The Numerati are even mining the output of bloggers, those stream-of-consciousness online diarists and self-promoters. "What makes the blog world especially valuable to marketers," Mr. Baker writes, is "its unfiltered immediacy." What do consumers think of your new product? What desires are still not satisfied by products of this kind? You can commission a poll or wait for the sales figures to come in … or you can read the blogs. Better yet, you can hire Numerati to write programs that will read them for you, since there are now more than 20 million blogs in the U.S. alone.
There is active advertising to be done on blogs, too. If you read these things, or write one, you know that Google's Adsense service will automatically place context-related ads on a blog page, splitting the click-measured revenue with the blogger. So far, so good. But Adsense has set in motion an ugly arms race online as robot bloggers — clever computer programs — have generated hundreds of thousands of spam blogs, or "splogs."
A splog, though unreadable, is seeded with words that will attract Google ads. A computer-user may be annoyed at finding himself staring at a screen full of gibberish but click on an ad anyway, allowing the robot blogger to harvest revenue. This sleight of hand has the Numerati hard at work getting their software to distinguish between a blog and a splog. Mr. Baker gives a helpful sketch of the math involved, each blog reduced to a vector in a space of several dozen dimensions.

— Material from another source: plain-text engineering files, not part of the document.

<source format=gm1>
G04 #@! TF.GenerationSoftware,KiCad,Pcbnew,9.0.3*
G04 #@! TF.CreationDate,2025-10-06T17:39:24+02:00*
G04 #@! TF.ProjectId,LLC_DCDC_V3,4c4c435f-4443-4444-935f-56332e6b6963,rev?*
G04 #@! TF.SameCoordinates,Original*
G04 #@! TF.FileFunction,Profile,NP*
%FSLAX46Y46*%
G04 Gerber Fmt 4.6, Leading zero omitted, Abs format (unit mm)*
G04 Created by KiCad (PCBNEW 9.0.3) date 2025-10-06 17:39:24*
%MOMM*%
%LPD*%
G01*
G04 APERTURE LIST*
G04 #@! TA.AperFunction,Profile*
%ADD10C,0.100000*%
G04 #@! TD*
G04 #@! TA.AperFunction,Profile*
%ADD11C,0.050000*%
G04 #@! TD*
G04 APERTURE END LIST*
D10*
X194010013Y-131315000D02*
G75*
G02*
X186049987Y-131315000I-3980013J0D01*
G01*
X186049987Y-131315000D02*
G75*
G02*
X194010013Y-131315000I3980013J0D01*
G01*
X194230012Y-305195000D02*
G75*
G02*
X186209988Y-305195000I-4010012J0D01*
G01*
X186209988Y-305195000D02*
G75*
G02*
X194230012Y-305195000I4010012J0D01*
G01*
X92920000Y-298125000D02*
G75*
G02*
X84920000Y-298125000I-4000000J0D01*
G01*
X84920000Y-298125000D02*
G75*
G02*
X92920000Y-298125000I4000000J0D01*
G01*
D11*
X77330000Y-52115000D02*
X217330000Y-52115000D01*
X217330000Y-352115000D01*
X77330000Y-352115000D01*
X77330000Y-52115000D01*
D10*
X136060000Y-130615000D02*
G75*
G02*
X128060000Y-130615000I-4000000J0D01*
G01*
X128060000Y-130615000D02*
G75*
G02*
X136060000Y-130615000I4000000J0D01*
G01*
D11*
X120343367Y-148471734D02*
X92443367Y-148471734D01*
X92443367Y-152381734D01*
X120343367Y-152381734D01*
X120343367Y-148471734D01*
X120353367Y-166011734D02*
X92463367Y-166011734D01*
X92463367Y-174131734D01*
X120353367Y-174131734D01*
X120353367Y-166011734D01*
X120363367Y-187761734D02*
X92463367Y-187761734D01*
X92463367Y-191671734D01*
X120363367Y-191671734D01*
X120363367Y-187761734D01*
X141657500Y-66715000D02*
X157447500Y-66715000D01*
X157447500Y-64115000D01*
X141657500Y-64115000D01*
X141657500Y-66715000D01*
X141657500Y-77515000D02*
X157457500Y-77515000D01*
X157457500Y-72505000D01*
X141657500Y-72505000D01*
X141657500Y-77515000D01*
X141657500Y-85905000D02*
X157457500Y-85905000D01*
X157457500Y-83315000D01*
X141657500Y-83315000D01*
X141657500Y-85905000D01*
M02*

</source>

In Mr. Baker's chapter on terrorism, we meet Numerati who seek traces of the abnormal and unexpected in their data sets and who must then try to identify the individual "subjects of interest" who are generating those traces. The task of matching abnormal data to actual individuals, though, presents problems — their names, for example. Researching a book about math once, I turned up 32 different Latin-alphabet spellings of the Russian name "Chebyshev." Arabic, Indian, Chinese and African names present especially daunting challenges. Mr. Baker quotes a Numeratus, a Ph.D. in computational linguistics, who has researched the electronic recognition of names for more than 20 years: "Untangling global names," he says, "will continue to confound us for generations."
To make things worse, terrorists themselves are data-savvy and skillful exploiters of the Internet. "Hundreds of Dutch Web Sites Hacked by Islamic Hackers" reads the headline on a technical news site I was just reading. Jihadists may want to take us back to the seventh century, but they are willing to detour through the 21st to get us there. It doesn't help that our National Security Agency, the proper home of anti-terrorist Numerati, is restricted to hiring U.S. citizens and paying civil-service salaries while their competitors in recruitment — Yahoo, Google, IBM Research — can cast their net world-wide and engage in bidding wars for top talent.

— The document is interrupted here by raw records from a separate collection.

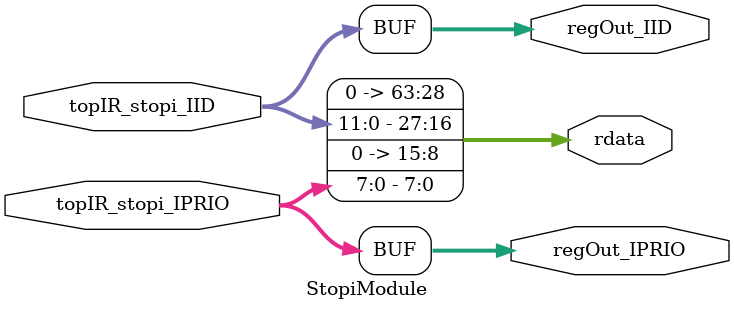
<source format=v>
module StopiModule(
  output [63:0] rdata,
  output [11:0] regOut_IID,
  output [7:0]  regOut_IPRIO,
  input  [11:0] topIR_stopi_IID,
  input  [7:0]  topIR_stopi_IPRIO
);

  assign rdata = {36'h0, topIR_stopi_IID, 8'h0, topIR_stopi_IPRIO};
  assign regOut_IID = topIR_stopi_IID;
  assign regOut_IPRIO = topIR_stopi_IPRIO;
endmodule


</source>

So the Numerati follow the electronic trails that we all now leave behind us as we work, shop, travel, date, trade, or fall sick: What then of our privacy? What if the NSA, having scrutinized my data and determined that I am not a terrorist, sees that I may be cheating on my taxes? Or that I am running for public office while subscribing to a pornography service? Mr. Baker cites Jeff Jonas, a security Numeratus who got his start working for casinos (places also keen to spot "subjects of interest"). "We technologists," Mr. Jonas warns, "had better spend a little more time thinking about what we're creating." Mr. Baker acknowledges that privacy is a problem — we are, after all, the raw material of data mining. Are we also its beneficiaries? He offers a qualified "yes."